A consequência desse mal exemplo, em uma nação cansada de ser enganada, menosprezada e humilhada por sucessivos e poderosos, mas desacreditados e corruptos comandos políticos (não merecem ser chamados de lideranças) é que cada segmento pensa em "defender o seu" sem pensar no futuro do Brasil. A sociedade, que precisaria ter responsabilidade cívica e compromisso com a Pátria, infelizmente apequenou-se e perdeu a altivez, que teve apenas um lampejo entre 2015 e 2016, quando a nação parecia ter despertado de um longo período de omissão. Vai se arrepender de ter abandonado aquele patriótico ímpeto moralizador.
Não se vê no comando político, em nenhum dos Poderes da União, disposição para mudar a nefasta maneira de conduzir o país, pois isso significaria abdicar de rentáveis posições e ilegítimas benesses. Se o fizesse, não haveria categoria profissional em condições morais de não aceitar rever algumas de suas regras de aposentadoria. Porém, faltam espírito cívico e patriotismo no comando político para tanto.
A salvação é a intervenção militar, diriam alguns. Ora, a nação não pode passar a vida sendo tutelada pelas Forças Armadas (FA). No período de 1964 a 1984, elas estiveram no governo, deram exemplos de patriotismo e compromisso, desenvolveram o país, se afastaram da influência político-partidária, que enfraquecia as instituições, neutralizaram a esquerda revolucionária em sua luta armada para implantar a ditadura socialista e redemocratizaram o Brasil. Resultado? Poucos anos depois a nação elegeu a mesma esquerda socialista para governa-la e esta, também no espaço de 20 anos, afundou o Brasil econômica e moralmente, desacreditou a democracia e perseguiu as FA visando desacreditá-las, de modo a facilitar a tomada do poder, no que fracassou.

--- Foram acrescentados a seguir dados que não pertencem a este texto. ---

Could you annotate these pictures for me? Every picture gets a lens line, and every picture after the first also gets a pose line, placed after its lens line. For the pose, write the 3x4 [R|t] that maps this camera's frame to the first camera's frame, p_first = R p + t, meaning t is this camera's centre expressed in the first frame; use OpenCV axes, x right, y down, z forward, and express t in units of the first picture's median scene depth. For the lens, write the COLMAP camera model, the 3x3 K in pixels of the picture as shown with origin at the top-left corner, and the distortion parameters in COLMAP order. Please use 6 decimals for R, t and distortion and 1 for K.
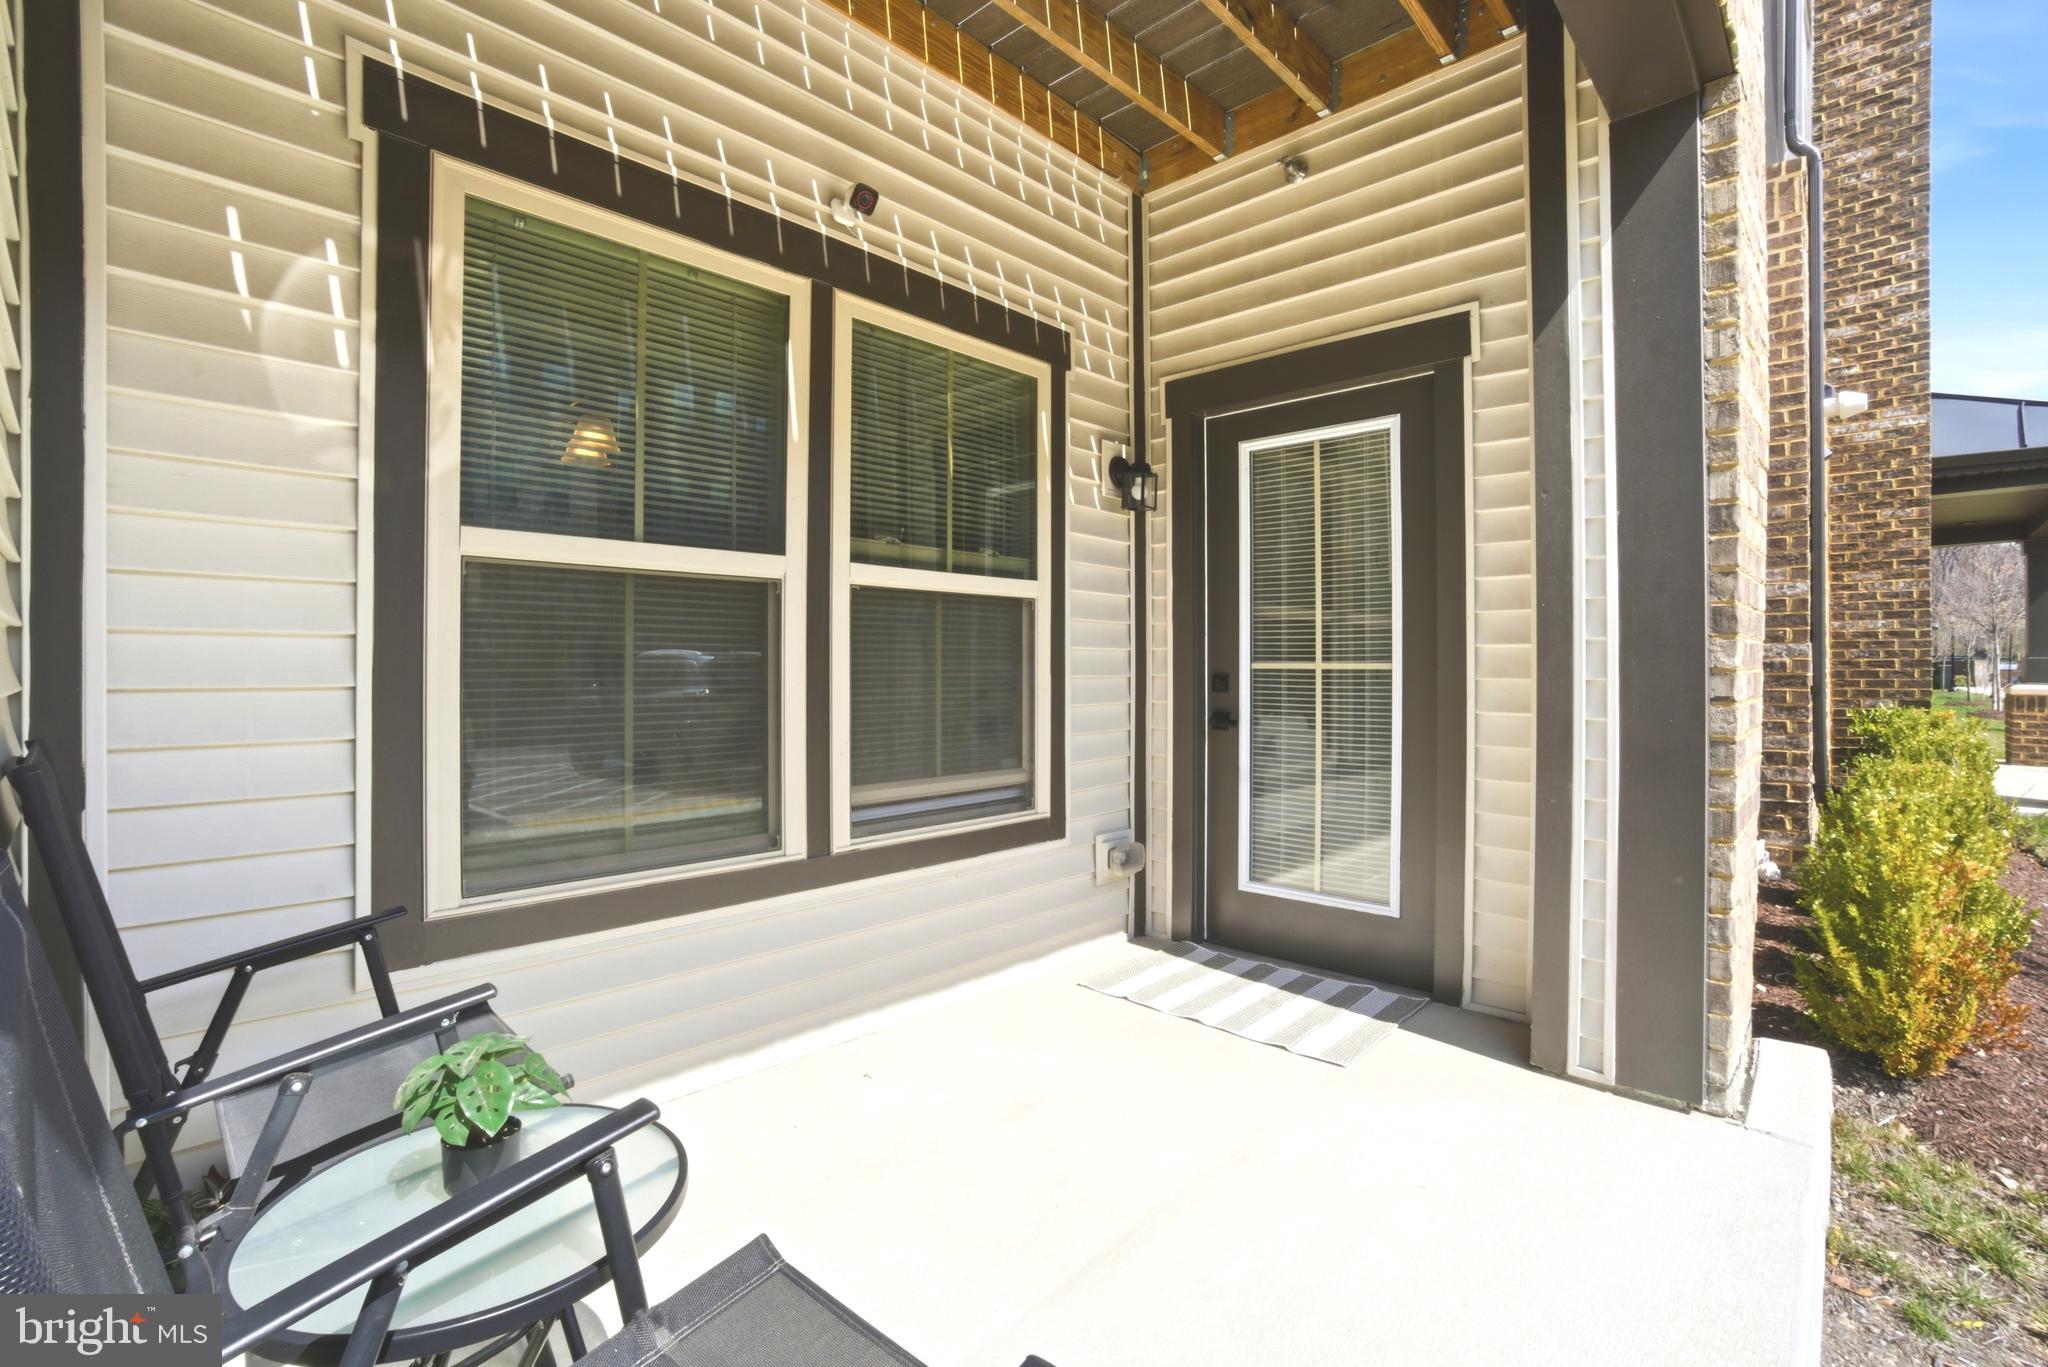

O que o senhor fez para defender suas FA cidadão intervencionista? Nada! Portanto, não venha exigir que o soldado faça com fuzil e com sangue o que o senhor pode fazer com suor, vontade e coração patriota. Vá para as ruas e para as redes sociais exigir de seus representantes, de forma legal e legítima, que lhe ouçam por bem ou por medo de perder suas posições.
 
Cada um pense no dever pessoal com o Brasil, ainda que isso exija abdicar de benesses e situações confortáveis, mas assim pense, primeiramente, quem tem de dar o exemplo. Todos estejam cientes de que a crise brasileira, onde a questão previdenciária é um dos grandes problemas, pode levar à perda da unidade política nacional, pois haverá quem julgue, por engano, ser o gigantismo do país a causa de sua ingovernabilidade. Seria o certificado da falta de mérito das gerações atuais para herdar o grande país que nossos antepassados, com extraordinários feitos heroicos, nos legaram soberano e íntegro.